Meg, mia cara, io valuto molto più la femminilità che reca gioia in una casa, che non due mani bianche, all’ultima moda. Sono orgoglioso di stringere questa buona, industriosa manina e chissà che essa non sia richiesta più presto di quel che crediamo.
Jo March
Ma ora passiamo al vero fulcro della storia: Jo March. Quale bambina non ha letto Piccole donne desiderando essere come lei? Creativa, intelligente, ribelle, indipendente, Jo è la protagonista indiscussa del romanzo. La Alcott si sofferma sui suoi tentativi di vendere i propri racconti ai giornali, sulla sua determinazione, sulla sua indole anticonformista, e ovviamente sulla sua storia di amicizia e amore con Laurie (e dai, non lo vogliamo mettere un giovane affascinante vicino innamorato della protagonista?).
Inoltre, ci vengono descritti i giochi che Jo organizza e a cui prendono parte le sorelle e Laurie. I ragazzi mettono in scena piccoli spettacoli teatrali e fondano il “Pickwick Club”, un circolo segreto che prevede la redazione della “Cartella Pickwick”, un giornalino dove tutti i membri del circolo possono scrivere da poesie ad articoli di cronaca riguardanti la famiglia.

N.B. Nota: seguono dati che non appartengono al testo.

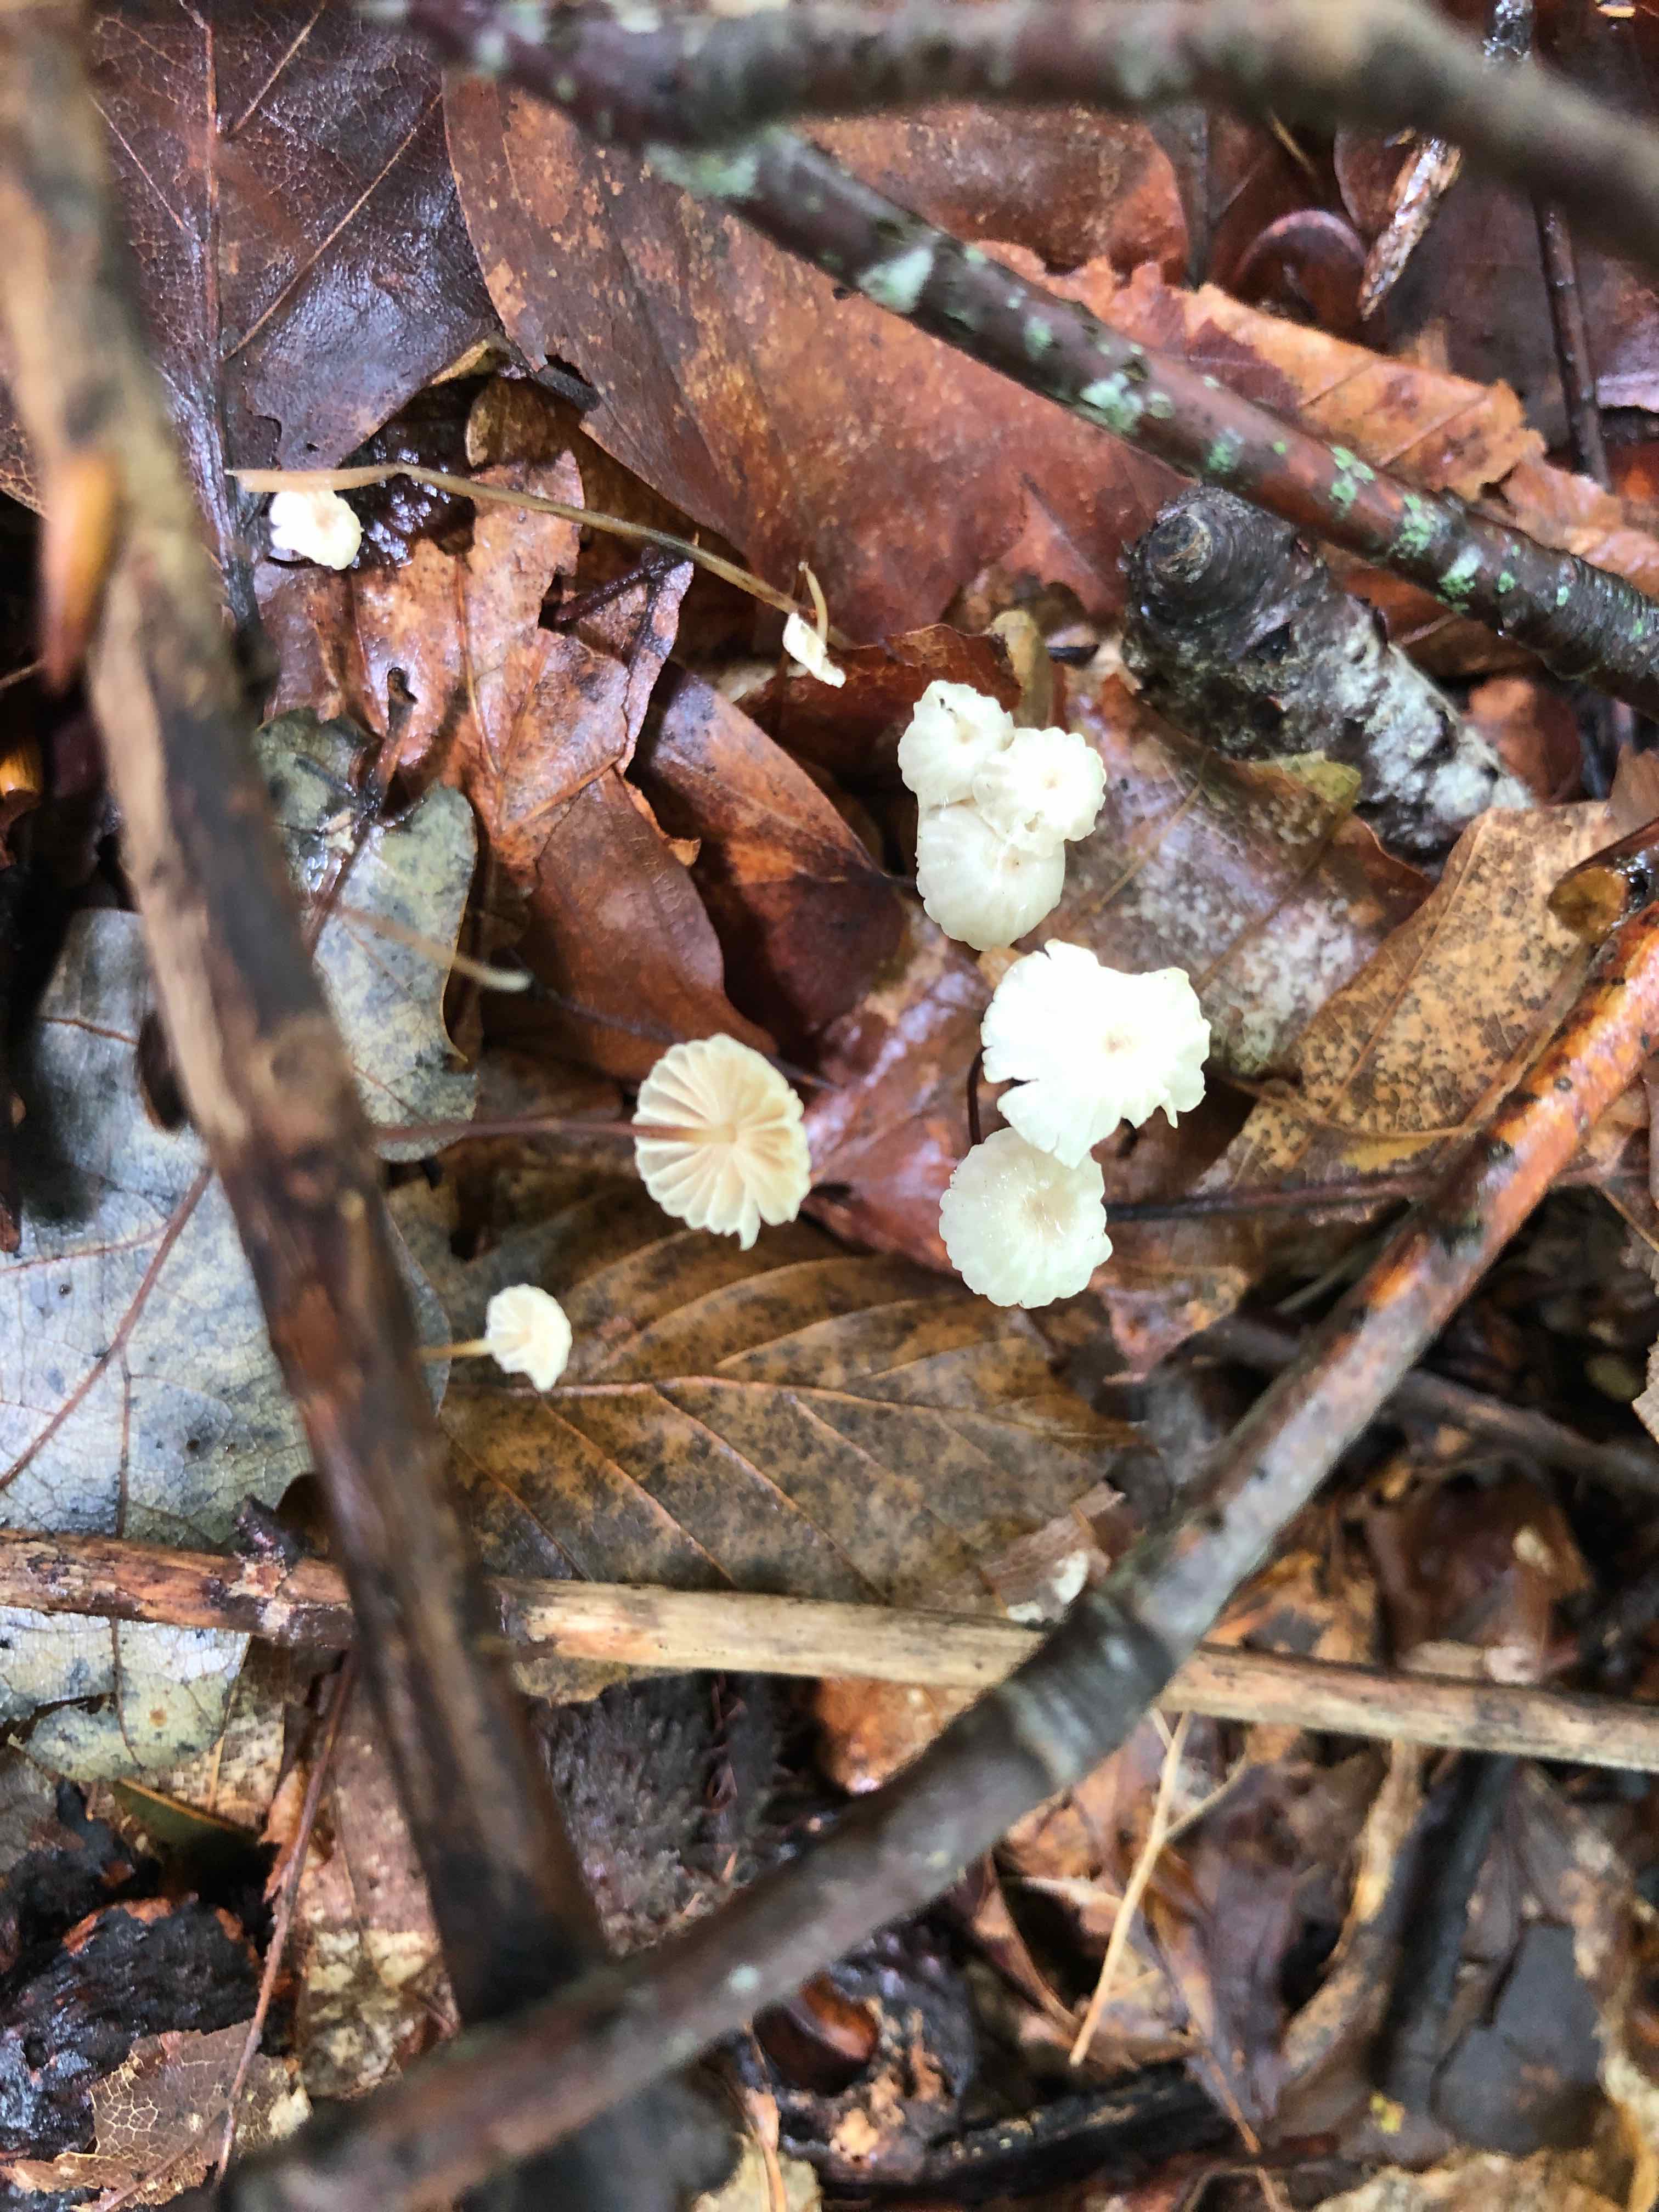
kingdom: Fungi
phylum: Basidiomycota
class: Agaricomycetes
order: Agaricales
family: Marasmiaceae
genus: Marasmius
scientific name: Marasmius rotula
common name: hjul-bruskhat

Poche righe bastano per descrivere la personalità esuberante e indipendente di Jo:
Signorina non sono e, se portare i capelli annodati all’insù basta per diventarlo, allora voglio portare le trecce sino a vent’anni, – esclamò Jo, strappandosi la reticella e facendo ricadere la capigliatura castana. – Non voglio diventare grande, non voglio essere la signorina March, portare le gonne lunghe e stare impalata come un’orchidea cinese.
Ecco dunque che spicca su uno sfondo di donne forti ma sempre garbate e composte, pronte a stare al posto assegnato loro, una quindicenne esuberante, energica e mai soddisfatta.
Anch’io odio il mio nome così sentimentale. Vorrei che tutti mi chiamassero Jo, invece di Josephine.
Le ragazze fanno grandi sogni
Jo è la ragazzina descritta da Louisa May Alcott nel suo romanzo, ma è anche il riflesso di molte e molti adolescenti dei nostri giorni e dei giorni passati. Lo prova il fatto che Edoardo Bennato nelle prime strofe di Le ragazze fanno grandi sogni descriva proprio queste infinite possibili Jo March con grande acume, tramite il suo personalissimo modo di narrare e descrivere.
Le ragazze fanno grandi sogni
Forse peccano d’ingenuità
Ma l’audacia le riscatta sempre
Non le fa crollare mai
[…]
… E qui dall’altra parte …
E qui dall’altra parte siamo noi
convinti e indaffarati siamo noi
che, non ne veniamo mai a capo
mai a capo …
[…]
Sia il romanzo della Alcott sia la canzone di Bennato parlano di una giovane ragazza in cerca del proprio posto nel mondo, con grandi sogni, insoddisfatta di quello che ha, sicura di sé ma anche estremamente fragile, come lo sono tutte e tutti i quindicenni. Questa è Jo, queste sono le ragazze descritte da Bennato. Questi sono anche gli adolescenti in generale, e sicuramente questa ero io una decina di anni fa.